● What you are asked to do
All records that follow are to be copied exactly, with images omitted.

● Data excerpts
━━━━━━━━

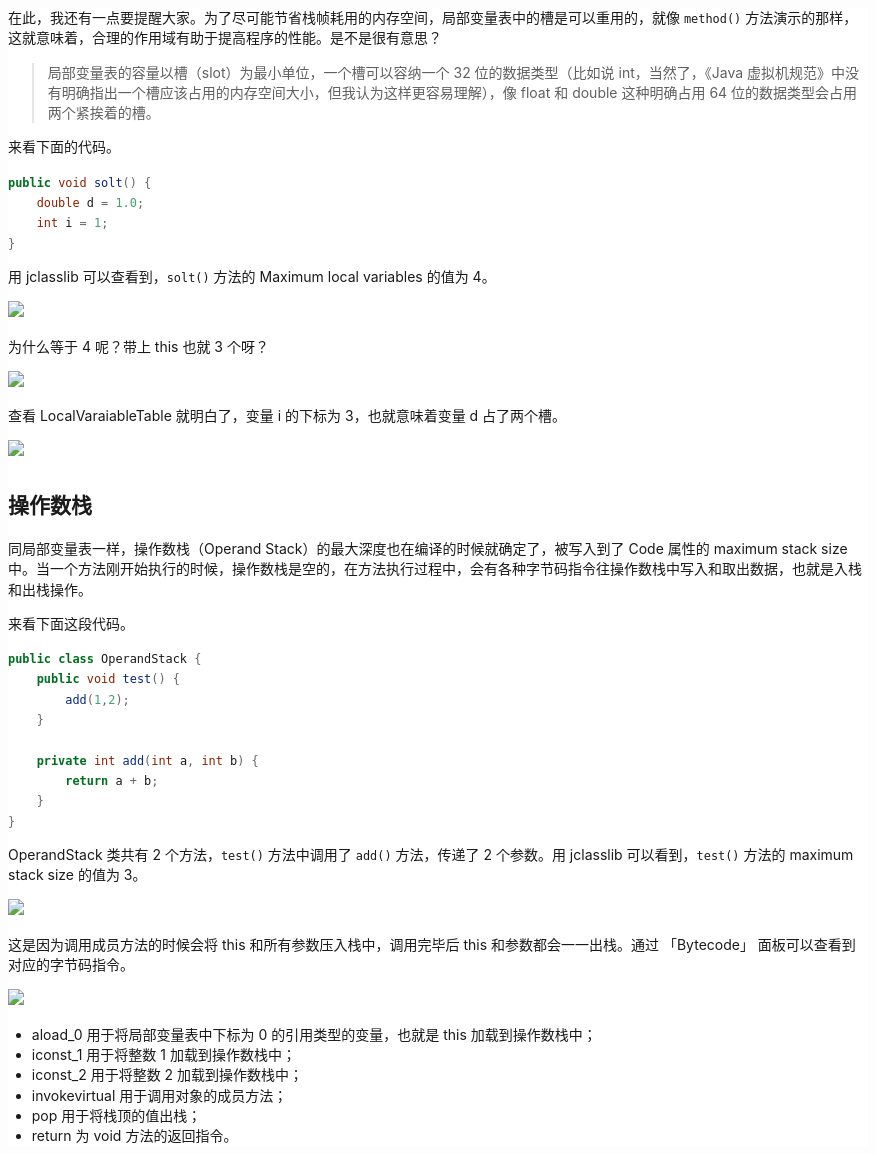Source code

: 在此，我还有一点要提醒大家。为了尽可能节省栈帧耗用的内存空间，局部变量表中的槽是可以重用的，就像 `method()` 方法演示的那样，这就意味着，合理的作用域有助于提高程序的性能。是不是很有意思？

>局部变量表的容量以槽（slot）为最小单位，一个槽可以容纳一个 32 位的数据类型（比如说 int，当然了，《Java 虚拟机规范》中没有明确指出一个槽应该占用的内存空间大小，但我认为这样更容易理解），像 float 和 double 这种明确占用 64 位的数据类型会占用两个紧挨着的槽。

来看下面的代码。

```java
public void solt() {
    double d = 1.0;
    int i = 1;
}
```

用 jclasslib 可以查看到，`solt()` 方法的 Maximum local variables 的值为 4。

![](https://cdn.tobebetterjavaer.com/tobebetterjavaer/images/jvm/how-jvm-run-zijiema-zhiling-6734774b-376c-49bf-a915-508c7e829557.png)

为什么等于 4 呢？带上 this 也就 3 个呀？

![](https://cdn.tobebetterjavaer.com/tobebetterjavaer/images/jvm/how-jvm-run-zijiema-zhiling-91ad04f8-1620-44c9-83d1-6fbd7860701a.png)

查看 LocalVaraiableTable 就明白了，变量 i 的下标为 3，也就意味着变量 d 占了两个槽。

![](https://cdn.tobebetterjavaer.com/tobebetterjavaer/images/jvm/how-jvm-run-zijiema-zhiling-630b50e3-fc37-4748-8d20-852d5358f87a.png)

## 操作数栈

同局部变量表一样，操作数栈（Operand Stack）的最大深度也在编译的时候就确定了，被写入到了 Code 属性的 maximum stack size 中。当一个方法刚开始执行的时候，操作数栈是空的，在方法执行过程中，会有各种字节码指令往操作数栈中写入和取出数据，也就是入栈和出栈操作。

来看下面这段代码。

```java
public class OperandStack {
    public void test() {
        add(1,2);
    }

    private int add(int a, int b) {
        return a + b;
    }
}
```

OperandStack 类共有 2 个方法，`test()` 方法中调用了 `add()` 方法，传递了 2 个参数。用 jclasslib 可以看到，`test()` 方法的 maximum stack size 的值为 3。

![](https://cdn.tobebetterjavaer.com/tobebetterjavaer/images/jvm/how-jvm-run-zijiema-zhiling-f790aa0f-d742-465b-91bf-5f143ee098c1.png)

这是因为调用成员方法的时候会将 this 和所有参数压入栈中，调用完毕后 this 和参数都会一一出栈。通过 「Bytecode」 面板可以查看到对应的字节码指令。

![](https://cdn.tobebetterjavaer.com/tobebetterjavaer/images/jvm/how-jvm-run-zijiema-zhiling-c37add5c-a74b-4bd6-8c8e-9085d9e6d374.png)

- aload_0 用于将局部变量表中下标为 0 的引用类型的变量，也就是 this 加载到操作数栈中；
- iconst_1 用于将整数 1 加载到操作数栈中；
- iconst_2 用于将整数 2 加载到操作数栈中；
- invokevirtual 用于调用对象的成员方法；
- pop 用于将栈顶的值出栈；
- return 为 void 方法的返回指令。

━━━━━━━━

● Expected answer
Source code

: 在此，我还有一点要提醒大家。为了尽可能节省栈帧耗用的内存空间，局部变量表中的槽是可以重用的，就像 `method()` 方法演示的那样，这就意味着，合理的作用域有助于提高程序的性能。是不是很有意思？

>局部变量表的容量以槽（slot）为最小单位，一个槽可以容纳一个 32 位的数据类型（比如说 int，当然了，《Java 虚拟机规范》中没有明确指出一个槽应该占用的内存空间大小，但我认为这样更容易理解），像 float 和 double 这种明确占用 64 位的数据类型会占用两个紧挨着的槽。

来看下面的代码。

```java
public void solt() {
    double d = 1.0;
    int i = 1;
}
```

用 jclasslib 可以查看到，`solt()` 方法的 Maximum local variables 的值为 4。

![](https://cdn.tobebetterjavaer.com/tobebetterjavaer/images/jvm/how-jvm-run-zijiema-zhiling-6734774b-376c-49bf-a915-508c7e829557.png)

为什么等于 4 呢？带上 this 也就 3 个呀？

![](https://cdn.tobebetterjavaer.com/tobebetterjavaer/images/jvm/how-jvm-run-zijiema-zhiling-91ad04f8-1620-44c9-83d1-6fbd7860701a.png)

查看 LocalVaraiableTable 就明白了，变量 i 的下标为 3，也就意味着变量 d 占了两个槽。

![](https://cdn.tobebetterjavaer.com/tobebetterjavaer/images/jvm/how-jvm-run-zijiema-zhiling-630b50e3-fc37-4748-8d20-852d5358f87a.png)

## 操作数栈

同局部变量表一样，操作数栈（Operand Stack）的最大深度也在编译的时候就确定了，被写入到了 Code 属性的 maximum stack size 中。当一个方法刚开始执行的时候，操作数栈是空的，在方法执行过程中，会有各种字节码指令往操作数栈中写入和取出数据，也就是入栈和出栈操作。

来看下面这段代码。

```java
public class OperandStack {
    public void test() {
        add(1,2);
    }

    private int add(int a, int b) {
        return a + b;
    }
}
```

OperandStack 类共有 2 个方法，`test()` 方法中调用了 `add()` 方法，传递了 2 个参数。用 jclasslib 可以看到，`test()` 方法的 maximum stack size 的值为 3。

![](https://cdn.tobebetterjavaer.com/tobebetterjavaer/images/jvm/how-jvm-run-zijiema-zhiling-f790aa0f-d742-465b-91bf-5f143ee098c1.png)

这是因为调用成员方法的时候会将 this 和所有参数压入栈中，调用完毕后 this 和参数都会一一出栈。通过 「Bytecode」 面板可以查看到对应的字节码指令。

![](https://cdn.tobebetterjavaer.com/tobebetterjavaer/images/jvm/how-jvm-run-zijiema-zhiling-c37add5c-a74b-4bd6-8c8e-9085d9e6d374.png)

- aload_0 用于将局部变量表中下标为 0 的引用类型的变量，也就是 this 加载到操作数栈中；
- iconst_1 用于将整数 1 加载到操作数栈中；
- iconst_2 用于将整数 2 加载到操作数栈中；
- invokevirtual 用于调用对象的成员方法；
- pop 用于将栈顶的值出栈；
- return 为 void 方法的返回指令。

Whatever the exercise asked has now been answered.